Lions defensive ends step up

Despite assurances by both the coaching staff and players that they had it figured out, everyone else had doubts of Detroit's defense entering Sunday's season opener against the Oakland Raiders. Everyone else was wrong. Much more inside, including quotes from head coach Rod Marinelli.

One of the Detroit Lions' biggest concerns entering Sunday's season opener at Oakland was the defense. And although the coaching staff and players were convinced that the defensive line (even with the enigmatic Kalimba Edwards) would relieve the pressures on a questionable secondary, everyone else remained a skeptic.

Everyone else was wrong.

On Sunday, the Lions relegated the Raiders offensive line and starting quarterback Josh McCown into a dink-n-dunk offense, and a series of costly turnovers in the fourth quarter. Edwards finished with two sacks, while fellow defensive end Dewayne White forced two fumbles -- on the same play.

"Dewayne can rush, he can rush," said head coach Rod Marinelli on Monday. "That's why I got him. He's got movement, he can rush and he's athletic. (And) I believe in Kalimba. I've given him the keys to the car, too. He's going to go do it. Guys have got to make plays at that moment.

"I think I talked about it a couple of weeks after the Indy game. We knew what to do, we knew how to do it, we were trying to be physical, but when there is an opportunity to make a play… don't guess, but when your opportunity comes to force the offense to self destruct, you've got to make those plays. You've got to, and they did."

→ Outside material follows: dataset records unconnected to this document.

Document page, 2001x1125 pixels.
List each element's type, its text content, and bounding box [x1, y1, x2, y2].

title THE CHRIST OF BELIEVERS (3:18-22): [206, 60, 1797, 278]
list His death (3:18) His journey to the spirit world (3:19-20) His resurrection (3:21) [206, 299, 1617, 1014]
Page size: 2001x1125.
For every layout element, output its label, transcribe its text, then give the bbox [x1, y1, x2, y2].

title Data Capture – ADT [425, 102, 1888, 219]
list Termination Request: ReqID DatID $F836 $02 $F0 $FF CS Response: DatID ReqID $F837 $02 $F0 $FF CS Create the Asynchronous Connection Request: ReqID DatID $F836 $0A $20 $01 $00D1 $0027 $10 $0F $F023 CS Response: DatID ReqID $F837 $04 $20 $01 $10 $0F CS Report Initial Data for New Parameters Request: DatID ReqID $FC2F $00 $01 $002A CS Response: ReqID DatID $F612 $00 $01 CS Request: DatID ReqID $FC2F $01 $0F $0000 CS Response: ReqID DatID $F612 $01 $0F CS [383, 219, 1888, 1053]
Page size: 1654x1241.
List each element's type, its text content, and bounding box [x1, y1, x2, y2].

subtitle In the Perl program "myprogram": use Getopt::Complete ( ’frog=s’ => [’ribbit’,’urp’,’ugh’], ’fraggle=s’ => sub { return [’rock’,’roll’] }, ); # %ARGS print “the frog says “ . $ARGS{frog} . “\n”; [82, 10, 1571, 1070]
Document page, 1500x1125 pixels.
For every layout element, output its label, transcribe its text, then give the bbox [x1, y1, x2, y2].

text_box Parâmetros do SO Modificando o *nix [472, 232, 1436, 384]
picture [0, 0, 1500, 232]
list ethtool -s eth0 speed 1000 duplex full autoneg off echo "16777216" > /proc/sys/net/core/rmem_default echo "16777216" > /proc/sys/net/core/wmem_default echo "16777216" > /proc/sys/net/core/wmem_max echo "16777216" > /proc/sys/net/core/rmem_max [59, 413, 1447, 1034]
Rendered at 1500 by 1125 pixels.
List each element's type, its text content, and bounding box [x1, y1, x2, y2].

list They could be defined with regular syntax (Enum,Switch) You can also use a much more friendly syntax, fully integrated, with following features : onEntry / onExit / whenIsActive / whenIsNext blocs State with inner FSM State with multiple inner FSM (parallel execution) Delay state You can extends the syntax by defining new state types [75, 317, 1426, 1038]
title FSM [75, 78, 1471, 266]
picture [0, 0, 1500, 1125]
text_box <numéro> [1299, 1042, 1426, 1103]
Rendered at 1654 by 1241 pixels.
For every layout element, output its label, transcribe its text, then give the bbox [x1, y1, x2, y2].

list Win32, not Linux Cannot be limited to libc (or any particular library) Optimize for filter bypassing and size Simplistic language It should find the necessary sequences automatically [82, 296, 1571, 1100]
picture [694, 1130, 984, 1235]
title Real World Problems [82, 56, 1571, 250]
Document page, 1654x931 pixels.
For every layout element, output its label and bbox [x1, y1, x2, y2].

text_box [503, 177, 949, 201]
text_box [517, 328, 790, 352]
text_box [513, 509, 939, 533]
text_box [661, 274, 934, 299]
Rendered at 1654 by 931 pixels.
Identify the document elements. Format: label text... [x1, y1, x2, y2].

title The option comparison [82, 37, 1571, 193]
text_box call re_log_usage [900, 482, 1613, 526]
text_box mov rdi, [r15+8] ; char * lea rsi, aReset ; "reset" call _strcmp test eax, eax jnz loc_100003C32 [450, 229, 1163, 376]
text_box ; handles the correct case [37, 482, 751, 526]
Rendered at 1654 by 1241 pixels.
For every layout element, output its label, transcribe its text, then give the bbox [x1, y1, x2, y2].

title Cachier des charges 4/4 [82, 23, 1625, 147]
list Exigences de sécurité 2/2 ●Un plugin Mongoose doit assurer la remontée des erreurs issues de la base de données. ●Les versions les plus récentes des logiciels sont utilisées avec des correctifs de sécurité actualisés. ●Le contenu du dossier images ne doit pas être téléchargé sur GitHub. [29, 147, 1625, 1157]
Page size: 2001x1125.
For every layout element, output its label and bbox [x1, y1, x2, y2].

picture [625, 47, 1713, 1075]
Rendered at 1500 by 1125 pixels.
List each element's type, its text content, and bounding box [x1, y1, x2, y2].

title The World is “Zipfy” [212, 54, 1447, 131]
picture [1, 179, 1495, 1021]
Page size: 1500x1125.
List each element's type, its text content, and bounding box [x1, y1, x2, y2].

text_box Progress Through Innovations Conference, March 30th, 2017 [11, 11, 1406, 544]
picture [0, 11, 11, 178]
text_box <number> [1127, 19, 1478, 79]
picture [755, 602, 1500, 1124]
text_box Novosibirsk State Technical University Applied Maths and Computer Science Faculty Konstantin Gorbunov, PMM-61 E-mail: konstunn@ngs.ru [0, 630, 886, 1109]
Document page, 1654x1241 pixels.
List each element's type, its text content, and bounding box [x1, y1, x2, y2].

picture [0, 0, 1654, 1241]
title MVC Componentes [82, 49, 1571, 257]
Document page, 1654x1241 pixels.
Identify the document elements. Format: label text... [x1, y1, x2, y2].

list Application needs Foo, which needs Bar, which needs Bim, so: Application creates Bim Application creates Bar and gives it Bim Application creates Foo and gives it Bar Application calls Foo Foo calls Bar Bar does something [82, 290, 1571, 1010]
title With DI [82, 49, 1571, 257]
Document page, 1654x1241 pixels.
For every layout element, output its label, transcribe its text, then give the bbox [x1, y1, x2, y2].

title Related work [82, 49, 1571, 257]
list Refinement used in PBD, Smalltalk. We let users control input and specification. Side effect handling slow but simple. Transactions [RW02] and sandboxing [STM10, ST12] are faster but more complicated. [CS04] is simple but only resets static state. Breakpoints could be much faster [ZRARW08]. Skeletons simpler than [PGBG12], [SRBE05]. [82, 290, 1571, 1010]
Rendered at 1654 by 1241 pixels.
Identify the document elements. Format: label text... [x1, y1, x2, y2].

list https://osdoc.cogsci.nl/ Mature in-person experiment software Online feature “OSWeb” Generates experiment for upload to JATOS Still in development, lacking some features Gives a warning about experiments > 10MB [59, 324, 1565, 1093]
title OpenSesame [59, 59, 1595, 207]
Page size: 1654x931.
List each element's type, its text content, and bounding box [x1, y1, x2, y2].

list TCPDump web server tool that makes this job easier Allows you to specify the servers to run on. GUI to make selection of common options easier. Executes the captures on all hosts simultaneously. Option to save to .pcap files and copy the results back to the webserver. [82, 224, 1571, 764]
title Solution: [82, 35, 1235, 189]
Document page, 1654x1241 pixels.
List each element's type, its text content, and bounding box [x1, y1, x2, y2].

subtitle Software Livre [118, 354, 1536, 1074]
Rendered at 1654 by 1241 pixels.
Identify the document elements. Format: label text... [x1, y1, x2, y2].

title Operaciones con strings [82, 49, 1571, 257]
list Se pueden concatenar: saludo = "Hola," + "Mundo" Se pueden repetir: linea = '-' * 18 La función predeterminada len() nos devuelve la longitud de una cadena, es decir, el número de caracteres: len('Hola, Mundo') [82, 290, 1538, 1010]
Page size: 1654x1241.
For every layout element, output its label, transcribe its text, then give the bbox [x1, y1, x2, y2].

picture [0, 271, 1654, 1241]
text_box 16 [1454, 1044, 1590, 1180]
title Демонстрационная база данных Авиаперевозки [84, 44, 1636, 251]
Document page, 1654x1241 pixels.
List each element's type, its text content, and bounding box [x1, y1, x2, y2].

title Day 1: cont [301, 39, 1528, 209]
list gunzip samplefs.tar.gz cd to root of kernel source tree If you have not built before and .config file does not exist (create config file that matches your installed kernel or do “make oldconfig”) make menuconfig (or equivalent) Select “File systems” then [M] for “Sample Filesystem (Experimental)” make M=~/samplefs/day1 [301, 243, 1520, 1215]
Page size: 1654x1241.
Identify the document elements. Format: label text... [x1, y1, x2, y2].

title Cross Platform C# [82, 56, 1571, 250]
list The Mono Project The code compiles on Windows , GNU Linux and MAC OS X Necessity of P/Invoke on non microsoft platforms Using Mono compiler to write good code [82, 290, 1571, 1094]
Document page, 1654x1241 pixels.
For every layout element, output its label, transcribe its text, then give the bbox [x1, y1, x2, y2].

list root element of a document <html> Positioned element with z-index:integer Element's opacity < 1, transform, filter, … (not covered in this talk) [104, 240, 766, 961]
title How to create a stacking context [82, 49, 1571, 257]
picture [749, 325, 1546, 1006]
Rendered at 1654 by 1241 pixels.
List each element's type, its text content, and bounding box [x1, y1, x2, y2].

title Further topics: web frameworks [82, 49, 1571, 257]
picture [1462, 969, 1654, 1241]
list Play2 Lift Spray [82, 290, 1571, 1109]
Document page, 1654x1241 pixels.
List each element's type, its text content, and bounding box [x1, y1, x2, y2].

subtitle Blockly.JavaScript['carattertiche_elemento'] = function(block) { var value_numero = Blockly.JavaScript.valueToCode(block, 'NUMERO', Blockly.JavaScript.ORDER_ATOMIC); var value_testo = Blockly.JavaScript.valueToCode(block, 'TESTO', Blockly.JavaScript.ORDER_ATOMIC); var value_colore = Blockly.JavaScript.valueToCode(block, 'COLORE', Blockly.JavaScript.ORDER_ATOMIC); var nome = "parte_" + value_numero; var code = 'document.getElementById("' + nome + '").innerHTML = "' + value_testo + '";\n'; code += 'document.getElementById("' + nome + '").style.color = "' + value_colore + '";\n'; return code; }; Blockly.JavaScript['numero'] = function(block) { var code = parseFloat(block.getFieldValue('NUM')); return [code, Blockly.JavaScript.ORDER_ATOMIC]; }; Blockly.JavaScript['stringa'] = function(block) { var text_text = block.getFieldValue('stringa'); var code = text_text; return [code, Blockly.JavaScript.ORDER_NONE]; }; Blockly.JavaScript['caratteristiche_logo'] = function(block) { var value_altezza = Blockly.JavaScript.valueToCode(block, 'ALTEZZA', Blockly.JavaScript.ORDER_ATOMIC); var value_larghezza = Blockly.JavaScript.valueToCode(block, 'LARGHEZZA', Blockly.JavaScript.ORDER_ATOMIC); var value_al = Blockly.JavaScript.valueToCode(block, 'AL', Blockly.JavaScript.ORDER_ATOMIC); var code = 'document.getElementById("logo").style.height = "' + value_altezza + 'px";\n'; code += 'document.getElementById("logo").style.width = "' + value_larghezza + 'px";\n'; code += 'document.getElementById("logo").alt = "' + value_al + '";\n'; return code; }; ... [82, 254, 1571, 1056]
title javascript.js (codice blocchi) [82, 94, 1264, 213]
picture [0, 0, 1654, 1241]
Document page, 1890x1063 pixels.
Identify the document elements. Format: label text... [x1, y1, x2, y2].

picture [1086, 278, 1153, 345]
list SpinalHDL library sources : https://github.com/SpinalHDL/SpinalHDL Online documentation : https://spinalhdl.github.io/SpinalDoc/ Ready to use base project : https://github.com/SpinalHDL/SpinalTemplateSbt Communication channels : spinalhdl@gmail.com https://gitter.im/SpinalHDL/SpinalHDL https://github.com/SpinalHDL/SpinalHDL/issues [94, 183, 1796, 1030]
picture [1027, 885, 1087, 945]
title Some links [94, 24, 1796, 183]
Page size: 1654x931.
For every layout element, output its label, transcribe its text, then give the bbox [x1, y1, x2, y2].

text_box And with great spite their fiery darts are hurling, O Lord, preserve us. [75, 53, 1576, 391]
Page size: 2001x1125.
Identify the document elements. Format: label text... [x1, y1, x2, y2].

White joined the Lions in the off-season from Tampa Bay, where he previously worked under Marinelli. While Marinelli didn't act surprised by White's stellar performance (despite missing almost the entire preseason), it was Edwards' that was the most pleasing. Entering the year, Edwards publicly admitted that he might not have a job in Detroit next year if he didn't produce big numbers.

It was a concern to both Edwards and the Lions. Detroit's Tampa Two defense requires constant pressure from the defensive end position, and Edwards -- a former second-round pick with a high cap number -- would be relied upon to do something he has never done in his career: be a consistent, every down threat.

He's off to a good start.

"You know, it wasn't just the rushes he had – boy, he was there," said Marinelli. "He could have had a four sack game. He was there quite a bit. He ran the field well; he made some plays down the field. He recovered that fumble late in the game – when Dewayne had the sack fumble and then he (Dewayne) forced another fumble on the same play – Kalimba came all the way across the field, hustling, and made a play."

Marinelli said both ends were complimented well by the carnage that was had by defensive tackle Shaun Rogers. Rogers was disruptive in the middle of the line, allowing the team's ends to narrow their focus around the edge.

"When you're doing that, those ends can take deeper rushes," he said. "All ends, speed ends, like deep rushes. They all like it. They prefer not to have to go inside. If you can get the pocket pushed, and it works, to get four guys equal to one."

While Oakland isn't necessarily a barometer for meteoric success, Edwards and White will have their chance -- and challenge -- against division rival on Minnesota, a team that kept young quarterback Tavaris Jackson spot-free in a sackless performance during a win over Atlanta.